C’est ce que le Comité monétaire de la Banque centrale avait décidé au mois de mai de cette année. La BFM avait relevé son taux directeur à 12% afin de prévenir une accélération de l’inflation dans un contexte mondial incertain. L’autorité monétaire avait alors expliqué que ce resserrement de la politique monétaire s’avérait indispensable pour inverser cette tendance haussière et pour se prémunir des risques associés aux incertitudes.
Pour la BFM, ce resserrement de la politique monétaire visait à préserver la stabilité des prix à moyen terme et à ancrer les anticipations d’inflation autour de 5% sur cet horizon. La Banque centrale avait pris cette mesure, en étant consciente que celle-ci peut impacter sur l’activité économique à court terme. Mais la BFM avait surtout estimé que cette mesure était nécessaire pour renforcer la stabilité macroéconomique et financière à plus long terme.

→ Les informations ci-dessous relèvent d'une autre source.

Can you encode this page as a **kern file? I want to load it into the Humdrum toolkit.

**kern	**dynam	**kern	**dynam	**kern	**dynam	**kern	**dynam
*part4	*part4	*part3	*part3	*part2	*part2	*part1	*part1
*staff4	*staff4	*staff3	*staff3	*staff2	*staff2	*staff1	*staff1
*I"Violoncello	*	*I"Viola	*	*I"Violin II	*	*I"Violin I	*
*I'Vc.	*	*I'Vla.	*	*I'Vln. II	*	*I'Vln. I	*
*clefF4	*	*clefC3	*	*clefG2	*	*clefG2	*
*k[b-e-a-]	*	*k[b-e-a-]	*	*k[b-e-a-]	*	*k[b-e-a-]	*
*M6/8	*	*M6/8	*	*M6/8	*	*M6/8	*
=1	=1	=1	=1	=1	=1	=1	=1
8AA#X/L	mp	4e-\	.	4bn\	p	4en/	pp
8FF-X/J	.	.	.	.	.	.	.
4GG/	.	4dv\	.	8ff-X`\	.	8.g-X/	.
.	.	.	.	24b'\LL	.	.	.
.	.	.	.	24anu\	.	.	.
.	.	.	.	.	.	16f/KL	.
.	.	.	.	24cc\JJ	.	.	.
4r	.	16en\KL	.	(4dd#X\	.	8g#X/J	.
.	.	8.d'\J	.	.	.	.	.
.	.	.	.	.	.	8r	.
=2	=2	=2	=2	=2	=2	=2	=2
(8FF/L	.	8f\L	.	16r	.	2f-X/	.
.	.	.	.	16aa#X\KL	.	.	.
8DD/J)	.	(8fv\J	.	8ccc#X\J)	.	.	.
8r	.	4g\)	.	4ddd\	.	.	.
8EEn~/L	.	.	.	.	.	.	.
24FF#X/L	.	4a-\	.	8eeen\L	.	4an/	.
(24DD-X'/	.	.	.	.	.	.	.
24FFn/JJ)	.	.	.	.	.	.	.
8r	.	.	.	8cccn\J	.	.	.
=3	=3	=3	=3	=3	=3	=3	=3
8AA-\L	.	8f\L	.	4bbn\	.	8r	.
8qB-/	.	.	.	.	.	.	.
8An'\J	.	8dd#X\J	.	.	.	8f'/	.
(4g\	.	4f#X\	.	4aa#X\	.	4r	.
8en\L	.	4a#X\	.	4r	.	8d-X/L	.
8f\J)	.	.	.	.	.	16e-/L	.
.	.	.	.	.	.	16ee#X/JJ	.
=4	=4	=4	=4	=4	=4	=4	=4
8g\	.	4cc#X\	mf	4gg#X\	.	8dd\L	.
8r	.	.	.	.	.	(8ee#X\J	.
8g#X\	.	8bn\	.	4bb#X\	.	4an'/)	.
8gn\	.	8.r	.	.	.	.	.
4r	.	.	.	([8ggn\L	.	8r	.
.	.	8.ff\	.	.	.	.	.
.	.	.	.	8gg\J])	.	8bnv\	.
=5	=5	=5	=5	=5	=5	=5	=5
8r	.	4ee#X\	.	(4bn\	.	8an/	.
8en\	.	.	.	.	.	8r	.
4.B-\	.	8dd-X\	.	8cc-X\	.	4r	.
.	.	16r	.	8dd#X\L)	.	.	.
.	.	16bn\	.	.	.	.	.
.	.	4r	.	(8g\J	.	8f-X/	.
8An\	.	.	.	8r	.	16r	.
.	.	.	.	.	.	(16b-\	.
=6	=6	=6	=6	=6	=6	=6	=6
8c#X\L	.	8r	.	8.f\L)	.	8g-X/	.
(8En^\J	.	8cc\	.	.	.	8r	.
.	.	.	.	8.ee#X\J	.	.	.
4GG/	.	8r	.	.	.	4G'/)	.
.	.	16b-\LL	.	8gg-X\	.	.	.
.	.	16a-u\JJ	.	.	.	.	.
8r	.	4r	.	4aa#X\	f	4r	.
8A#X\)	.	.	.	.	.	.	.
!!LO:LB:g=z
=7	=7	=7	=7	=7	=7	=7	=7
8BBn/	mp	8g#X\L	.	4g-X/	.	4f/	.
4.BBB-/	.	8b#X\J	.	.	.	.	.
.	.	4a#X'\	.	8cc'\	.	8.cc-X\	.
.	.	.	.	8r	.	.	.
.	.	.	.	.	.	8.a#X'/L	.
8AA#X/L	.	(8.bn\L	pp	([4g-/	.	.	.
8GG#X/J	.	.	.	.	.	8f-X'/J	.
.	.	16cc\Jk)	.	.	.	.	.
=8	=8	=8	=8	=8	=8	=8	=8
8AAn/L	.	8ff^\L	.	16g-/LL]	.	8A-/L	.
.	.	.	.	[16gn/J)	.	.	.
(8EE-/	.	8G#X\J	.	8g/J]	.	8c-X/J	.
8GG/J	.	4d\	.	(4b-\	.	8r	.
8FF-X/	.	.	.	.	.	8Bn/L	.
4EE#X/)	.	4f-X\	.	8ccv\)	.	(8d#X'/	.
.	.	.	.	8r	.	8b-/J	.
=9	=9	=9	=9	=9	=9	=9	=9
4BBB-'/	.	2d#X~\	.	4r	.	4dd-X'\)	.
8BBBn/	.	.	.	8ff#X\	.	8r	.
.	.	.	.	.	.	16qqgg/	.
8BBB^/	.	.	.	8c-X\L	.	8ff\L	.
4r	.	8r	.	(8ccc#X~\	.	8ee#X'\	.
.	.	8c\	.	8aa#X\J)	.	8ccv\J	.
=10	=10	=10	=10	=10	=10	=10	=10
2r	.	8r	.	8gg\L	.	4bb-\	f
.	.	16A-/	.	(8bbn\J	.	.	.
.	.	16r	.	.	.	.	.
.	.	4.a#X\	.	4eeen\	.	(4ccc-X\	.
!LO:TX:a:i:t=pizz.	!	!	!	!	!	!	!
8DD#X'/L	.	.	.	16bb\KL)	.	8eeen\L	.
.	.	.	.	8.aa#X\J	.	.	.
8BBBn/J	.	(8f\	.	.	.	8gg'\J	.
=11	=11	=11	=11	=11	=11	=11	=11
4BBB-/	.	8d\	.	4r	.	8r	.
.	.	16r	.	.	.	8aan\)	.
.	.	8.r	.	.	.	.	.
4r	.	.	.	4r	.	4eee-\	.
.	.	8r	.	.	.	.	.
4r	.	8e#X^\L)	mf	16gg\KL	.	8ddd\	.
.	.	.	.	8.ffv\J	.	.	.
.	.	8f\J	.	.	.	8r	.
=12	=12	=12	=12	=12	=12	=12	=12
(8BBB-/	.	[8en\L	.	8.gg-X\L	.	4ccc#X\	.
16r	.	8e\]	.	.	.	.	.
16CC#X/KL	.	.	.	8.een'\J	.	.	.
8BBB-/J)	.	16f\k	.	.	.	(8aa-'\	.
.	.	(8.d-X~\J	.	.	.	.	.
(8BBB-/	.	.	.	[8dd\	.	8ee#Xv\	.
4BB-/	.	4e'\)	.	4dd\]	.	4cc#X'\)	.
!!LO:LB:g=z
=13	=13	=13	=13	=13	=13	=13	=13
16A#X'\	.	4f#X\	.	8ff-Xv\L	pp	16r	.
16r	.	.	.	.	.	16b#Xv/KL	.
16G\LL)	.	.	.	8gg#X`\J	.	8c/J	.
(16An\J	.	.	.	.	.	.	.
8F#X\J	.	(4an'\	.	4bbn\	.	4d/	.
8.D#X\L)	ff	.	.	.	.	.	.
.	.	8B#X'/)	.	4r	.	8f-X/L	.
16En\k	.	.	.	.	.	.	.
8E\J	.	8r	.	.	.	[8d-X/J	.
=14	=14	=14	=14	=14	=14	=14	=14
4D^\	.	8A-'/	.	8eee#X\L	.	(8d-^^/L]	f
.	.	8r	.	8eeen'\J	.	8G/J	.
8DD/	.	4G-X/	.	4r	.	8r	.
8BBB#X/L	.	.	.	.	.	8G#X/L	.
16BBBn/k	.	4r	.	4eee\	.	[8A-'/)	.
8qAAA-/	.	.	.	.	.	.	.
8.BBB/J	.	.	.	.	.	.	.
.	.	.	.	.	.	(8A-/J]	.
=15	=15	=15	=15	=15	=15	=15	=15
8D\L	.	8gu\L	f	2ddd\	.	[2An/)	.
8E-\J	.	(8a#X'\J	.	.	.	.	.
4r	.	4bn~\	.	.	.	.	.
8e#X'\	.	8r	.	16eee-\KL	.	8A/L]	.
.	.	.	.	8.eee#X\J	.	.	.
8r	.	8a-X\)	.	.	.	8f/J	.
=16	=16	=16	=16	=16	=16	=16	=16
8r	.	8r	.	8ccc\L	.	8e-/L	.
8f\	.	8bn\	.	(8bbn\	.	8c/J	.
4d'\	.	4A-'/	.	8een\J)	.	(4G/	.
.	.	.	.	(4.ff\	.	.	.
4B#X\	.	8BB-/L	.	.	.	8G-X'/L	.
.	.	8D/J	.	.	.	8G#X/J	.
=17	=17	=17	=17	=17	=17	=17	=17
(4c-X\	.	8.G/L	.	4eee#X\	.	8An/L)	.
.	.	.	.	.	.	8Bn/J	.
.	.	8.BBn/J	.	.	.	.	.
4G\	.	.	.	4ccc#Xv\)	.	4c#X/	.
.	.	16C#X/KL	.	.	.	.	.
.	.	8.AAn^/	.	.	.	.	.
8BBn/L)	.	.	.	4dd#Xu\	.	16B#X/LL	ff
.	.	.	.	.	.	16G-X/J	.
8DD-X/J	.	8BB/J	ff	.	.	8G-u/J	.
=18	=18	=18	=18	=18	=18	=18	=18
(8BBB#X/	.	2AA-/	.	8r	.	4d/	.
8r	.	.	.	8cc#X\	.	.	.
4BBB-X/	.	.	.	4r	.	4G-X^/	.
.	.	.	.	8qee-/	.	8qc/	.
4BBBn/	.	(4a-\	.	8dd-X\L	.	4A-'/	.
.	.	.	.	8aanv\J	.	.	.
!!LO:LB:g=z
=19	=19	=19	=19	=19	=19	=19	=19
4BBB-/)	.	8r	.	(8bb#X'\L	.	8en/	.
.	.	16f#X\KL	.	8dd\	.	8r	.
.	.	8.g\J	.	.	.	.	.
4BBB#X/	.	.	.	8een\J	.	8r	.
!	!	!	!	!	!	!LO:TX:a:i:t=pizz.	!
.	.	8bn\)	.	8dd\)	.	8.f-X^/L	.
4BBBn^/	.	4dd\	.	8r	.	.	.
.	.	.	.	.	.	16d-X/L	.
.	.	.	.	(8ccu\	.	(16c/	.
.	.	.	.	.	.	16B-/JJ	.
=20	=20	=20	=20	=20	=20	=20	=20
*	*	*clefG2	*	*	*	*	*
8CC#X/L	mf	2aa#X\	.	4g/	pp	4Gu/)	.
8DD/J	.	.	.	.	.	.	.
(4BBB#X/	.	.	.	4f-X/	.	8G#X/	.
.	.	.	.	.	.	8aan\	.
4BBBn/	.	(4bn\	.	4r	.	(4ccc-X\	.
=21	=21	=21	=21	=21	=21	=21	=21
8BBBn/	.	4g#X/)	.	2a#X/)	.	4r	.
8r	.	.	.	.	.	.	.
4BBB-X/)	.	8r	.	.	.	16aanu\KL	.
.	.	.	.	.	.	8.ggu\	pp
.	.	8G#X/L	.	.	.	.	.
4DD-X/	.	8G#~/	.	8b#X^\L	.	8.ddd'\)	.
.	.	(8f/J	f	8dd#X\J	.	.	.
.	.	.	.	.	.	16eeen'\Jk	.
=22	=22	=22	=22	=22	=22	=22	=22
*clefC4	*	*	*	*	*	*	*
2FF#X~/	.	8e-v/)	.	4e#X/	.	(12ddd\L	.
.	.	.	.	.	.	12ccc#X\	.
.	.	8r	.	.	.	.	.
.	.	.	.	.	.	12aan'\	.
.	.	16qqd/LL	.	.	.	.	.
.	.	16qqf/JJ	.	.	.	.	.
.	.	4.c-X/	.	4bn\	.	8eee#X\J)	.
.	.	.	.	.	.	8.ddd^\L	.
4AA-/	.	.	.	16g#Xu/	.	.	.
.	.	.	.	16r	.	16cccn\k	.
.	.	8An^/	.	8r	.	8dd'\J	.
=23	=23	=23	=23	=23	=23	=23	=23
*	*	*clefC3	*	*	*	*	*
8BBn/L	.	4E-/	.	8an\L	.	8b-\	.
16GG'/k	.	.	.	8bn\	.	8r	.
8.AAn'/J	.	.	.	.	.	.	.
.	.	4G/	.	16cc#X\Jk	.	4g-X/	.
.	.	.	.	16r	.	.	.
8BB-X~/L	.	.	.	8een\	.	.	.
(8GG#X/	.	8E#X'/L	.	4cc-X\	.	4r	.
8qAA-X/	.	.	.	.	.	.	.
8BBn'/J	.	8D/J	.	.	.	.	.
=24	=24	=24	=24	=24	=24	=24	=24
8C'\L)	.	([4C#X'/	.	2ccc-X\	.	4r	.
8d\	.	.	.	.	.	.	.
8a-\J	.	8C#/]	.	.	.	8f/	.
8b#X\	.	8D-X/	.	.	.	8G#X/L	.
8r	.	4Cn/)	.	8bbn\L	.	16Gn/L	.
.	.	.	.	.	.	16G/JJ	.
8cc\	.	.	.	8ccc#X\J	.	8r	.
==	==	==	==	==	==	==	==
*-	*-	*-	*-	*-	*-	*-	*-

Une légère baisse de l’inflation avait dernièrement été notée. “Ce qui signifie, quelque part, que les signaux envoyés par la Banque centrale ont commencé à porter leur fruit”, estime Eklou Kodjovi. La BFM avait toutefois anticipé dernièrement une inflation annuelle de 8,5% à fin décembre 2025, qui est nettement supérieure à son objectif à moyen terme. Et les perspectives pour le reste de 2025 demeurent d’ailleurs sensibles aux chocs externes, a-t-elle soulevé. La prochaine réunion de son Comité monétaire est prévue le 5 août.